Tristan laughed. “Oh trust me, I know. Fortunately, there are a lot less of those than people who want to make my life complicated. But even if there were millions of them, I’d still do it this way.” He crossed the distance separating them, and took Alex’s hands. “This isn’t about making things simple, it’s about being worthy of you.”

Alex raised an eyebrow. “I’d really rather you killed him.”

Tristan smiled. “That’s the weapon I made you into talking. I remember a man who refused to take advantage of a lost Samalian. Who slept on a couch no matter how badly he wanted to jump in bed with me. I destroyed that man. I—”

“It was my choice. I don’t hold you responsible for who I am.”

Tristan nodded. “You asked me once if I had any idea how much it hurt when you watched me walk out of your apartment. I do now. When you wouldn’t promise me you’d still be here after I dealt with Jacoby, that was the fear I felt. The things I could see myself doing if the door opened, and you weren’t there… I am sorry for the pain I caused you. I will do whatever I can to undo as much of the damage as possible.”

“What if I don’t want you to fix me?” Alex asked. “What if I like who I’ve become?”

Tristan leaned in and kissed him lightly. “We can argue about what’s best for either of us later. Right now, you need to decide if this job can still be done.”

“Of course it can.”

“This was a three-person job. Without Jacoby, we have no one guarding the door. How long will it take for you to take control of the array? Send your program off to destroy LeisureTek?”
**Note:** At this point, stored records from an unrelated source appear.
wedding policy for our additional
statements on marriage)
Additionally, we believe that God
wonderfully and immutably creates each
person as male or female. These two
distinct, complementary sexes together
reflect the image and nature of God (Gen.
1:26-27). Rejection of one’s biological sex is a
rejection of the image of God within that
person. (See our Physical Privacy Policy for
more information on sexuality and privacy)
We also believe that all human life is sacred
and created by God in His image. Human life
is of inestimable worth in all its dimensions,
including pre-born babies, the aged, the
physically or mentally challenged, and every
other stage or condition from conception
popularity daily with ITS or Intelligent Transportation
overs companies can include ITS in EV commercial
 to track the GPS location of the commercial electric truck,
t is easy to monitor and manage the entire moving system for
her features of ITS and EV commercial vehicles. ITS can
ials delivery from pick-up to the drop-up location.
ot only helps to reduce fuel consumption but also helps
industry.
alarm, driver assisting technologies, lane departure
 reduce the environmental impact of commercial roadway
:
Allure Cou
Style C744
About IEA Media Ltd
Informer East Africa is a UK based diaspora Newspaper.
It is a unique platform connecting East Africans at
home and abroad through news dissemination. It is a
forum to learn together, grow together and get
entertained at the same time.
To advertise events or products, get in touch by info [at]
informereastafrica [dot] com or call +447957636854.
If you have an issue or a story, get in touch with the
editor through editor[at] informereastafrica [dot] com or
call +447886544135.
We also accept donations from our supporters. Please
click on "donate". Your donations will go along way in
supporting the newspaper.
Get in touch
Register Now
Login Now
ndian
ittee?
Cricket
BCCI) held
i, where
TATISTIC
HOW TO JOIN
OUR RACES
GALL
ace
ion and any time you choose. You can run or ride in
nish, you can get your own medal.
“I don’t know. It’s independent of the rest of the system, for obvious reasons, so I’m going to have to coerce it first. It can’t be much more complex than the corporate A.I., but it won’t be a simpleton.”
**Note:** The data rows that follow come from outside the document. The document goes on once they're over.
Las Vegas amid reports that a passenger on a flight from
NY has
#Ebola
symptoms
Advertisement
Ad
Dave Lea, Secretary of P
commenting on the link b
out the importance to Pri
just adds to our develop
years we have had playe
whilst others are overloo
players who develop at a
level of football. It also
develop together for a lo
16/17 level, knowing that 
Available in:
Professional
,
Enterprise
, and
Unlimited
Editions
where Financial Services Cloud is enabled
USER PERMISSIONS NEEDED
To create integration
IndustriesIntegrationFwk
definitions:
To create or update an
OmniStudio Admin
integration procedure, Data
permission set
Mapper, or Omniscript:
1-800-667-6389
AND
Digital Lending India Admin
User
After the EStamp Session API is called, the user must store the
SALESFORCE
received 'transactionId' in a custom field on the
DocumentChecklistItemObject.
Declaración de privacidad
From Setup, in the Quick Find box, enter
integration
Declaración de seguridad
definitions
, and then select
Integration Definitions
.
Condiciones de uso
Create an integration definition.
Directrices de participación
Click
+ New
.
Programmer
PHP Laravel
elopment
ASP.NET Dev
“And I can’t leave the other controls since I’ll have the key, and I’ll have to enter it at regular intervals to keep the communication going. The moment the missing guard is noticed, this will get much more interesting.”
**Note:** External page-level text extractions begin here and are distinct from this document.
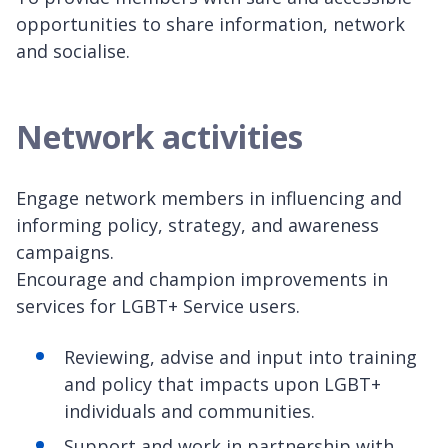
opportunities to share information, network
and socialise.
Network activities
Engage network members in influencing and
informing policy, strategy, and awareness
campaigns.
Encourage and champion improvements in
services for LGBT+ Service users.
Reviewing, advise and input into training
and policy that impacts upon LGBT+
individuals and communities.
Support and work in partnership with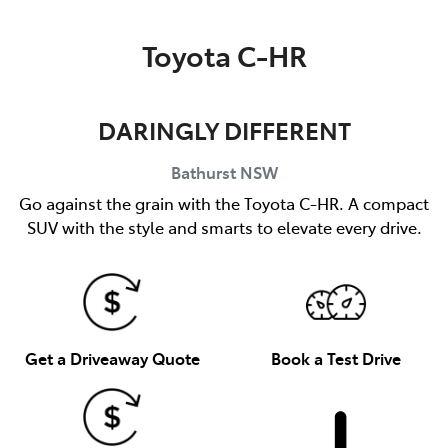
Parts
Toyota C-HR
(02) 6334 2224
DARINGLY DIFFERENT
Bathurst
NSW
Go against the grain with the Toyota C-HR. A compact
SUV with the style and smarts to elevate every drive.
Get a Driveaway Quote
Book a Test Drive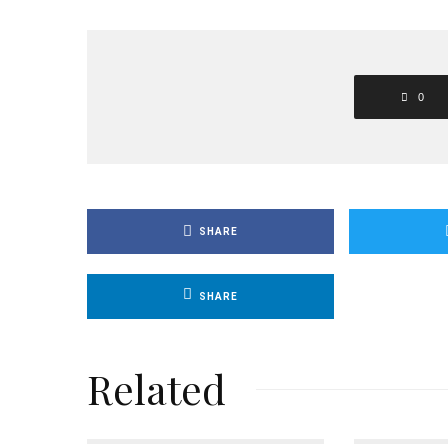
0
SHARE
SHARE
Related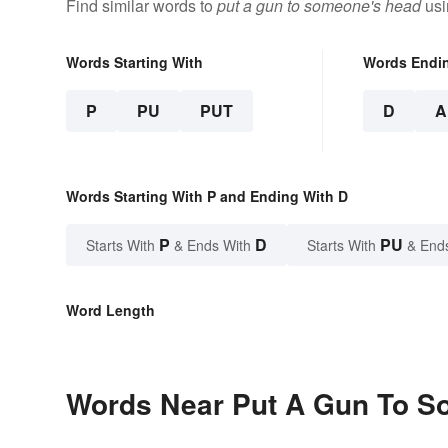
Find similar words to
put a gun to someone's head
usi
Words Starting With
Words Endi
P
PU
PUT
D
A
Words Starting With P and Ending With D
P
D
PU
Starts With
& Ends With
Starts With
& End
Word Length
Words Near Put A Gun To So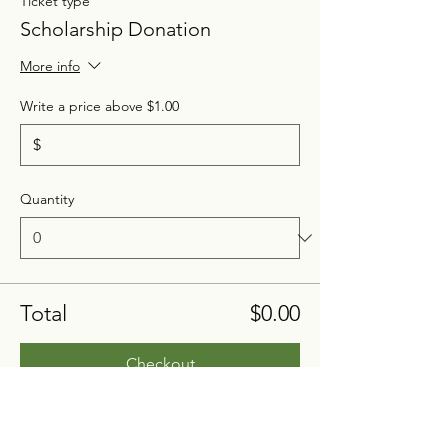
Ticket type
Scholarship Donation
More info
Write a price above $1.00
$
Quantity
Total
$0.00
Checkout
Share this event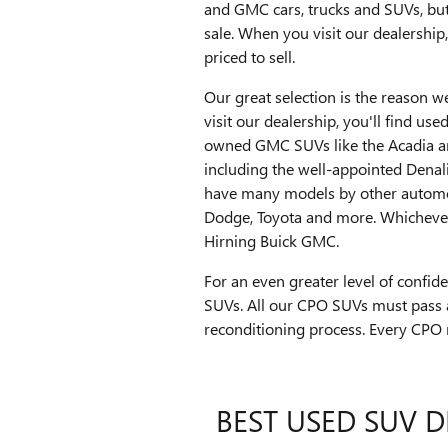
and GMC cars, trucks and SUVs, but
sale. When you visit our dealership
priced to sell.
Our great selection is the reason 
visit our dealership, you'll find us
owned GMC SUVs like the Acadia an
including the well-appointed Denal
have many models by other automoti
Dodge, Toyota and more. Whichever 
Hirning Buick GMC.
For an even greater level of confi
SUVs. All our CPO SUVs must pass 
reconditioning process. Every CPO
BEST USED SUV D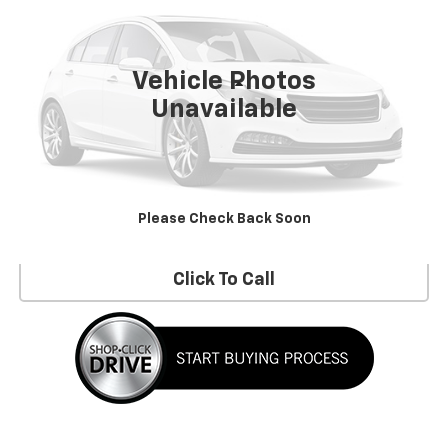
24,000 mi
Ext.
Int.
Vehicle Photos
Less
Unavailable
No Dealer Fees!
Request Information
Please Check Back Soon
Schedule a Test Drive
Click To Call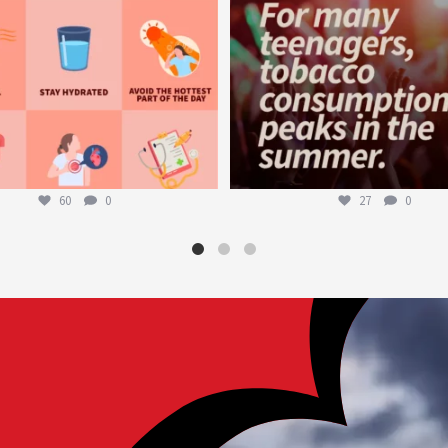
60
0
27
0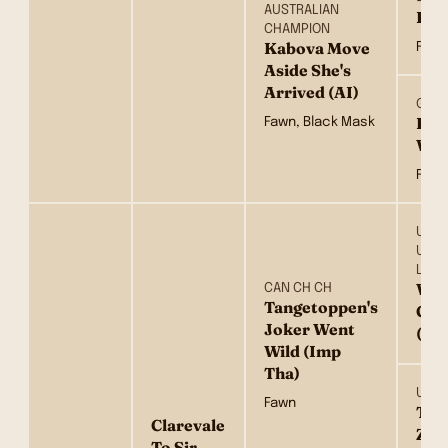
AUSTRALIAN
Pis
CHAMPION
Kabova Move
Fawn
Aside She's
Arrived (AI)
GRAN
Kab
Fawn, Black Mask
Whi
Fawn
UKR.
UCH.
LUX.
Win
CAN CH CH
Tangetoppen's
Gol
Joker Went
(US
Wild (Imp
Tha)
UKR 
Fawn
Tan
Clarevale
Zee
To Sir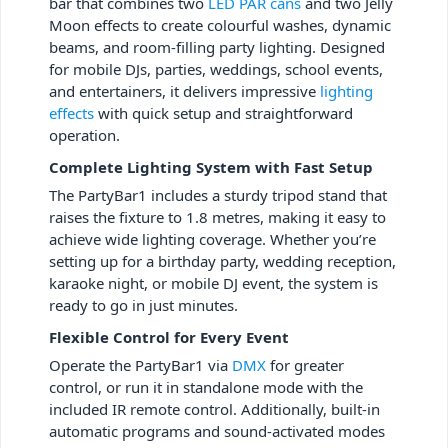
bar that combines two
LED PAR cans
and two Jelly
Moon effects to create colourful washes, dynamic
beams, and room-filling party lighting. Designed
for mobile DJs, parties, weddings, school events,
and entertainers, it delivers impressive
lighting
effects
with quick setup and straightforward
operation.
Complete Lighting System with Fast Setup
The PartyBar1 includes a sturdy tripod stand that
raises the fixture to 1.8 metres, making it easy to
achieve wide lighting coverage. Whether you’re
setting up for a birthday party, wedding reception,
karaoke night, or mobile DJ event, the system is
ready to go in just minutes.
Flexible Control for Every Event
Operate the PartyBar1 via
DMX
for greater
control, or run it in standalone mode with the
included IR remote control. Additionally, built-in
automatic programs and sound-activated modes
Alex nodded. “I’ll have the cameras on that position fooled, but all it takes is for one person to walk back and notice there should be a guard there. And by then I’m going to be deep in coercion, so if they storm the room, I’m going to be no help.”

“This is your job, Alex. It’s your decision. Are we proceeding?”

Alex hesitated. “I want them to pay for hurting you.” He searched Tristan’s eyes, looking to him to give a confirmation that wasn’t coming. They were equal partners now.

“I will keep up, Alex. Where you go, I go. Just tell me what we’re doing.”

“We’re hurting them.” There was no hesitation this time.

“We’re going to need a different lift,” Tristan said. “I didn’t kill Jacoby, but there was a bystander. He’s dead.”

“Killing them is supposed to make things easier.” Alex looked at the map on his datapad and indicated the opposite direction.

“It helps to be able to dispose of the bodies.” 

“This is going to affect the timetable.”

“Can you erase the lift’s memory? If they don’t know what floor he was going to, they’re going to have to search each one.”

“It’s too late now,” Alex said as the lift’s doors opened. Tristan followed him in. “The time we spent talking means it reached another floor.”

“And yet the floor isn’t flooded with security, no alarm is sounding. Jacoby must have done something to keep the body from being found.”

“Why would he do that?”

Tristan chuckled. “Because he doesn’t want Tech to be caught.”

Alex sighed, then cursed. “He’s going to be a problem. I just know it.”

Tristan looked at Alex’s datapad. The feed showed a hall filled with people. “That’s our floor, isn’t it?”

Alex nodded.

“Does your predictive program show you when there’s going to be a gap big enough for us to exploit?”

“Not anytime soon. They have a bunch of labs there, a lot of researchers.”

“They advertise this place as a vacation spot,” Tristan said. “What would they bother researching?”

“No idea.”

“I’d say we should look into it when this is done, but you’re not going to leave enough to search through. What’s security like?”

Alex looked through various feeds. “Other than the guard at the comm array’s door, it’s only civilians in there. But any one of them can sound the alarm.”

Tristan smiled and took the gun at Alex’s back. “The alarm is going to sound at any moment, so let’s give security a stampede to deal with. That should slow them a bit.”